Если представить, что деньги с неоговоренными сроками отдачи были бескорыстной помощью филантропа бедствующему товарищу, то он, этот товарищ, должен был бы именовать филантропа ангелом-хранителем. Но Достоевский назвал Спешнева «своим Мефистофелем», который не примет возврат долга деньгами. Слова Достоевского «теперь я с ним и его», врезавшиеся в память Яновскому, указывали, что истинным векселем, который был выдан Спешневу под сумму в 500 рублей серебром, оказывалась свобода воли должника. Значит, у Достоевского были основания, чтобы чувствовать себя запроданным и понимать условия заимодавца как способ вербовки.
Действительно ли должник обязан был отрабатывать заем? В 1885 году, когда мало кто из петрашевцев оставался в живых, явилось на свет свидетельское показание исключительной важности. Оно содержалось в неоконченном и неотправленном письме А. Н. Майкова историку литературы П. А. Висковатову и было обнаружено в архиве Я. П. Полонского только в начале 1920-х55. В 1885-м Майкову было 64 года; отвечая на биографические вопросы корреспондента, он решил рассказать о тех эпизодах молодости, о которых молчал всю жизнь. Братья Майковы посещали пятницы Петрашевского на начальных стадиях, но после смерти Валериана Аполлон больше сюда не ходил. Учение Фурье он не одобрял, колокольчику председателя дивился, над его испанским плащом и «бандитской шляпой» смеялся, а про фаланстеры говорил как о чем-то некрасивом и неудобном («жить в казарме, в коридоре, в номере — нет, покорно благодарю: не иметь своего дома — да это все равно что жить на улице! Молодому человеку весьма неприятно, чтобы все знали, кто у него бывает!»). Дружеские отношения сохранял со многими петрашевцами, и прежде всего с Достоевским, — отвечая на вопрос следствия о наиболее близких ему людях, он поставит на первое место семейство художника Майкова.

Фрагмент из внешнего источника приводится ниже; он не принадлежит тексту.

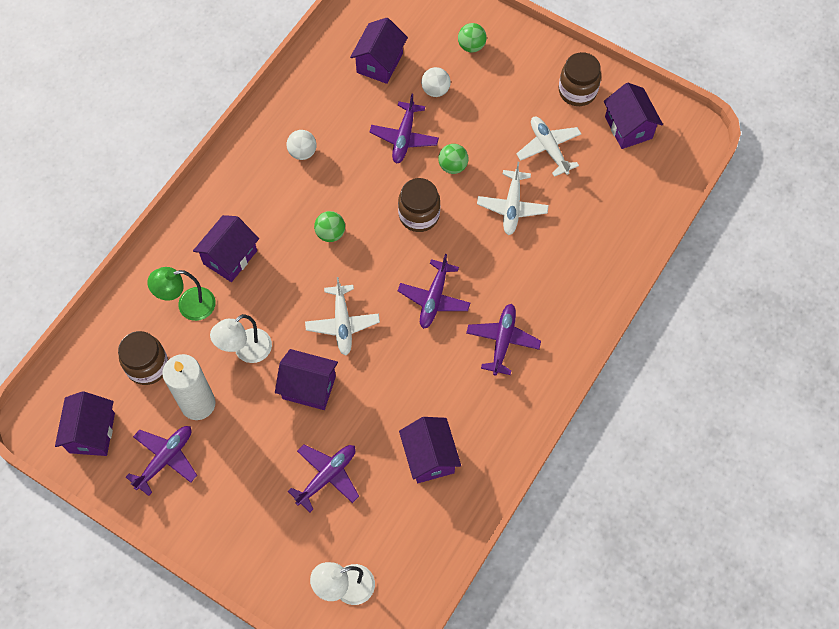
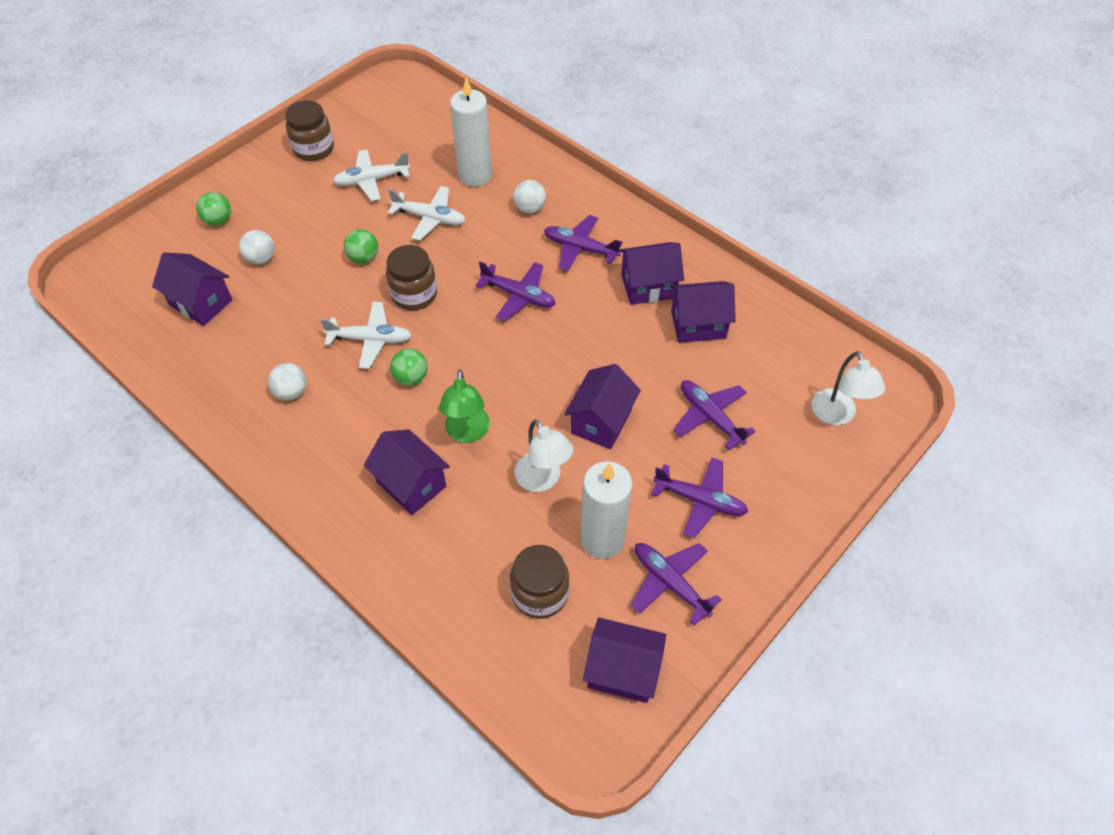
camera: 80 degrees left, 10 degrees down
(188, 305) = (466, 538): green lamp -> green lamp (467, 433)
(342, 323) = (529, 380): white plane -> white plane (371, 339)
(404, 137) = (311, 294): purple plane -> purple plane (700, 500)
(544, 288) = (530, 208): none -> white ball
(577, 233) = (475, 175): none -> white candle
(628, 127) = (371, 121): purple house -> purple house (648, 286)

Итак, январским вечером 1849 года Достоевский приходит к своему другу Аполлону Майкову в возбужденном состоянии и со словами, что имеет к нему важное поручение, остается ночевать. «Я жил один на своей квартире — моя кровать у стены, напротив диван, где постлано было Достоевскому. И вот он начинает мне говорить, что ему поручено сделать мне предложение: Петрашевский, мол, дурак, актер и болтун; у него не выйдет ничего путного, а что люди подельнее из его посетителей задумали дело, которое Петрашевскому неизвестно, и его туда не примут, а именно: Спешнев, Павел Филиппов (эти умерли, так я их называю, другие, кажется, еще живы, потому об них все-таки умолчу, как молчал до сих пор целые 37 лет обо всем этом эпизоде) и еще пять или шесть, не помню, в том числе Достоевский. И они решили пригласить еще седьмого или восьмого, то есть меня. А решили они завести тайную типографию и печатать».
Майков пытался убедить друга в пагубности затеи, упирая на то, что он и Достоевский — поэты, люди непрактичные, и не справятся с политическим делом, требующим особых способностей. «И помню я — Достоевский, сидя как умирающий Сократ перед друзьями, в ночной рубашке с незастегнутым воротом, напрягал все свое красноречие о святости этого дела, о нашем долге спасти отечество, и пр. — так что я наконец стал смеяться и шутить. “Итак, — нет?” — заключил он. “Нет, нет и нет”. Утром после чая, уходя: “Не нужно говорить, что об этом ни слова”. — “Само собою”».